» WHAT IS BEING ASKED:
Would you copy each line of the records that includes the word "Sala"?

Dataset entries
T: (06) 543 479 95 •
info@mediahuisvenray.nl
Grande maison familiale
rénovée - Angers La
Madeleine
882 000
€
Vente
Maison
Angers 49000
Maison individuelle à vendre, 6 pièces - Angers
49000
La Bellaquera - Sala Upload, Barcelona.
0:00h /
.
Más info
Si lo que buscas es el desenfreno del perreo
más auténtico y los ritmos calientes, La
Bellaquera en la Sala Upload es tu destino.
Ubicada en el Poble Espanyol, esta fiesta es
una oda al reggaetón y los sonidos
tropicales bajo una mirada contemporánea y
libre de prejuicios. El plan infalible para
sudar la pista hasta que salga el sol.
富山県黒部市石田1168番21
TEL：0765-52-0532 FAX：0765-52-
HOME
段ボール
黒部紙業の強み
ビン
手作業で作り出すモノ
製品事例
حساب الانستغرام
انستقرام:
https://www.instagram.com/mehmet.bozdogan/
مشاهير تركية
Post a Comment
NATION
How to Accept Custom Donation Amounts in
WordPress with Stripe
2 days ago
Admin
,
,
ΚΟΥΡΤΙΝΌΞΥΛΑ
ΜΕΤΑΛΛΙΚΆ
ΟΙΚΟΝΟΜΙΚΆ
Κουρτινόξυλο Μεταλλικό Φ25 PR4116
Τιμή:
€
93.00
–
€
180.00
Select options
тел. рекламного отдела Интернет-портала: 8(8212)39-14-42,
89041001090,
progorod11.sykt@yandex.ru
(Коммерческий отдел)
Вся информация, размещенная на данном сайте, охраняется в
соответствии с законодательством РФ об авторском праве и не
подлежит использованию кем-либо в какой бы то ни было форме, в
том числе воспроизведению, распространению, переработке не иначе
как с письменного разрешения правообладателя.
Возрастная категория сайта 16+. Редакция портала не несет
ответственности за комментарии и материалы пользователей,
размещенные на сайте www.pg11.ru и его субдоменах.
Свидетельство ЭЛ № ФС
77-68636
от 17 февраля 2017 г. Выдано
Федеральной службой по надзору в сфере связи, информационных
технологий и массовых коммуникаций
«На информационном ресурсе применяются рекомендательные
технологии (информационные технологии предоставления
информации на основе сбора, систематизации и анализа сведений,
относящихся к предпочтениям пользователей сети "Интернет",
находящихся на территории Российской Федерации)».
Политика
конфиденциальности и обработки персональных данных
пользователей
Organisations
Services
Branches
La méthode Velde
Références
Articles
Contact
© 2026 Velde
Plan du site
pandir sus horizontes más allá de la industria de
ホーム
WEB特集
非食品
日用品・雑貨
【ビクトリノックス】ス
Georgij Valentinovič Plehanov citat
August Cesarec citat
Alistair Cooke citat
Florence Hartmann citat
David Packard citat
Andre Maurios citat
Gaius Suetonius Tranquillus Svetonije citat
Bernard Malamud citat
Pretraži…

» WORKED SOLUTION:
La Bellaquera - Sala Upload, Barcelona.
Bellaquera en la Sala Upload es tu destino.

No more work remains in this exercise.